Integration of Clinical Pharmacokinetic Database With Compartmental Modeling and Regulatory Data Analysis

Background: Computational pharmacokinetics increasingly relies on real-world clinical data rather than theoretical simulations. This study integrated authentic patient measurements from PK-DB clinical trials with FDA regulatory databases to characterize drug disposition patterns. Methods: Concentration-time profiles from 75 patients receiving caffeine (100-400 mg, n = 37) or paracetamol (500-1000 mg, n = 38) were analyzed using noncompartmental and one-compartment modeling approaches. FDA regulatory API queries provided contextual regulatory information. Parameters were estimated by a nonlinear least squares optimization of actual clinical measurements. Results: Caffeine exhibited dose-linear kinetics with apparent oral clearance of 2.96 L/h and a 4.0-hour elimination half-life. Paracetamol's elimination was faster (t½ 1.8 h) with an apparent oral clearance of 14.29 L/h.
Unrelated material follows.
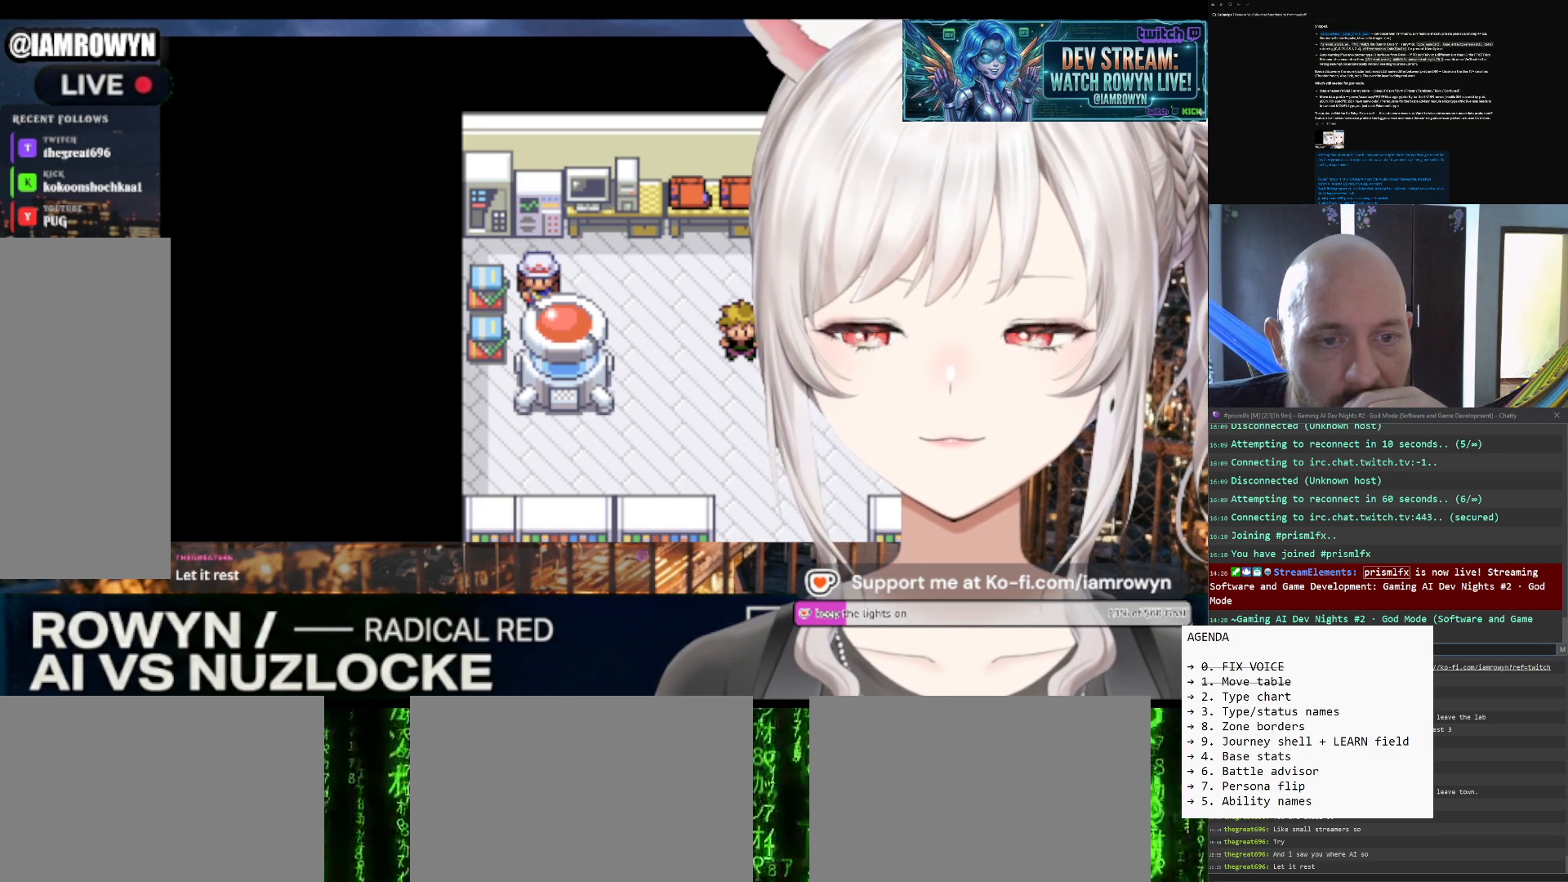
{"buttons": ["DPAD_DOWN"], "events": []}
One-compartment models fit patient data excellently (R² > 0.98; AAFE 1.08-1.50 for all doses). The correlation between dose and AUC reached an impressive r = 0.9997 for caffeine, which was a confirmation of linear pharmacokinetics. The parameters derived from the models were in agreement with published population studies; thus, the approach was validated. Conclusions: The combination of curated clinical databases along with empirical compartmental modeling leads to the derivation of pharmacokinetically interpretable parameters that are based on actual measurements. This framework allows for evidence-based dose optimization and is applicable to more than 150 compounds in PK-DB, thus providing a significant advantage over simulation-dependent methodologies in translational pharmacometrics.